Des tracteurs sont garés devant le Parlement français, l'Assemblée nationale, alors que les agriculteurs français se rassemblent pour manifester et demander aux législateurs d'adopter un projet de loi qui assouplirait les restrictions sur l'utilisation...
L'Élysée a confirmé que la France votera contre l'accord de libre-échange avec le Mercosur lors du Coreper ce vendredi. Ce refus intervient malgré des concessions majeures de la Commission européenne sur les pesticides et les aides agricoles.
Un communiqué de l’Élysée vient de le confirmer : lors de la réunion du Comité des représentants permanents (Coreper) des États membres prévue demain à Bruxelles, la France votera « non » à la signature du traité de libre-échange entre l’Union européenne et le Mercosur. Le président de la République écarte ainsi les quelques doutes qui pouvaient persister chez les agriculteurs sur sa position après le regard plutôt positif qu’il avait porté sur le traité en novembre depuis le Brésil.
Plusieurs concessions de Bruxelles
Paris maintient donc l’opposition à l’accord affichée depuis des années malgré les nombreuses concessions arrachées à la Commission européenne pendant ces derniers mois — dont il s’attribue néanmoins le mérite. L’UE a en effet non seulement précisé son interprétation de la clause de sauvegarde prévue dans le traité. Elle s’est également engagée à œuvrer en faveur de la « réciprocité des normes », notamment en légiférant sur la présence dans les denrées importées de traces de pesticides interdits. Mercredi, en réponse à un arrêté du gouvernement français qui a suspendu en France les importations de produits traités avec cinq substances, elle a notamment annoncé l’interdiction totale de trois d’entre elles, et promis d’augmenter de 50 % le nombre des contrôles de l’UE à l’étranger dans les deux ans à venir.
Pour convaincre les pays opposés au traité à voter pour, Bruxelles a encore proposé de débloquer de façon anticipée, dès 2028, 45 milliards d’euros de la politique agricole commune (PAC) 2028-2034. Elle a enfin ouvert la voie à une suspension temporaire de l’application du mécanisme d’ajustement du carbone aux frontières (MACF) — la taxe carbone entrée en vigueur le 1er janvier- aux engrais.

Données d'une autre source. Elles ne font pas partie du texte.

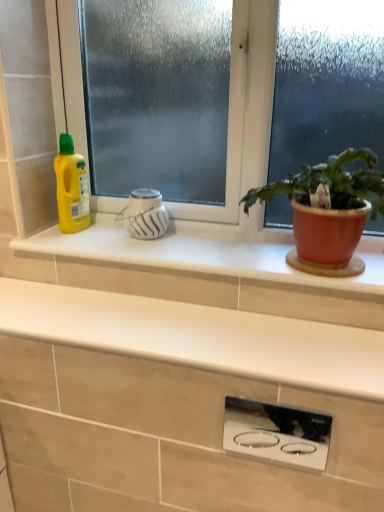
Image resolution: width=384 pixels, height=512 pixels. In order to click on vacant region above white matte countertop at center (from a real-world perspective) in this screenshot , I will do `click(152, 319)`.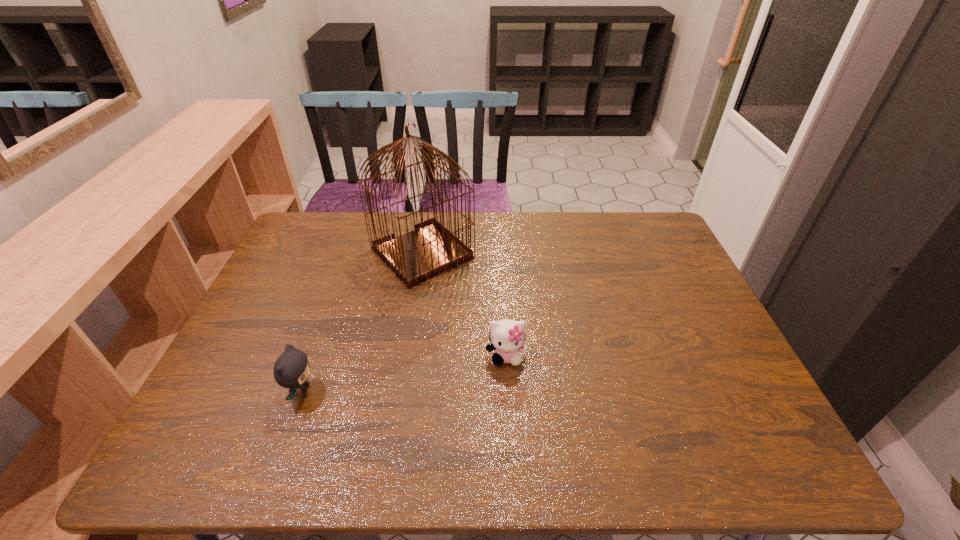
The width and height of the screenshot is (960, 540). I want to click on empty space between the birdcage and the leftmost object, so click(362, 322).

I want to click on unoccupied area between the left kitten and the second object from left to right, so click(x=362, y=322).

Identify which object is the second nearest to the rightmost object. Please provide its 2D coordinates. Your answer should be formatted as a tuple, i.e. [(x, y)], where the tuple contains the x and y coordinates of a point satisfying the conditions above.

[(291, 370)]

Identify which object is the second closest to the birdcage. Please provide its 2D coordinates. Your answer should be formatted as a tuple, i.e. [(x, y)], where the tuple contains the x and y coordinates of a point satisfying the conditions above.

[(291, 370)]

Locate an element on the screen. The image size is (960, 540). free spot that satisfies the following two spatial constraints: 1. on the front-facing side of the rightmost object; 2. on the front-facing side of the leftmost object is located at coordinates (508, 391).

You are a GUI agent. You are given a task and a screenshot of the screen. Output one action in this format:
    pyautogui.click(x=<x>, y=<y>)
    Task: Click on the free spot that satisfies the following two spatial constraints: 1. on the front-facing side of the right kitten; 2. on the front-facing side of the leftmost object
    The image size is (960, 540).
    Given the screenshot: What is the action you would take?
    pyautogui.click(x=508, y=391)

Un rejet politique unanime
C’est l’essentiel de ce que l’Élysée demandait, reconnaît-on au sein même de l’exécutif. Mais cela n’a pas suffi à rendre acceptable le traité en France, où tous les syndicats agricoles, ainsi que l’ensemble des forces politiques, sont opposés au traité, pour des raisons symboliques et politiques.
« La France est favorable au commerce international, mais l’accord UE-Mercosur est un accord d’un autre âge, négocié depuis trop longtemps sur des bases trop anciennes (mandat de 1999 »), argumente l’Élysée dans son communiqué.
« Si la diversification commerciale est nécessaire, le gain économique de l’accord UE-Mercosur sera limité pour la croissance française et européenne (+0,05 % sur le PIB de l’UE à l’horizon 2040 selon la Commission). Il ne justifie pas d’exposer des filières agricoles sensibles et essentielles à notre souveraineté alimentaire », ajoute-t-il.
La quasiment sûre mise en minorité dans le Coreper demain de la France représente sans doute un échec. Mais elle avait peu le choix, notamment dans un moment de si grave instabilité gouvernementale.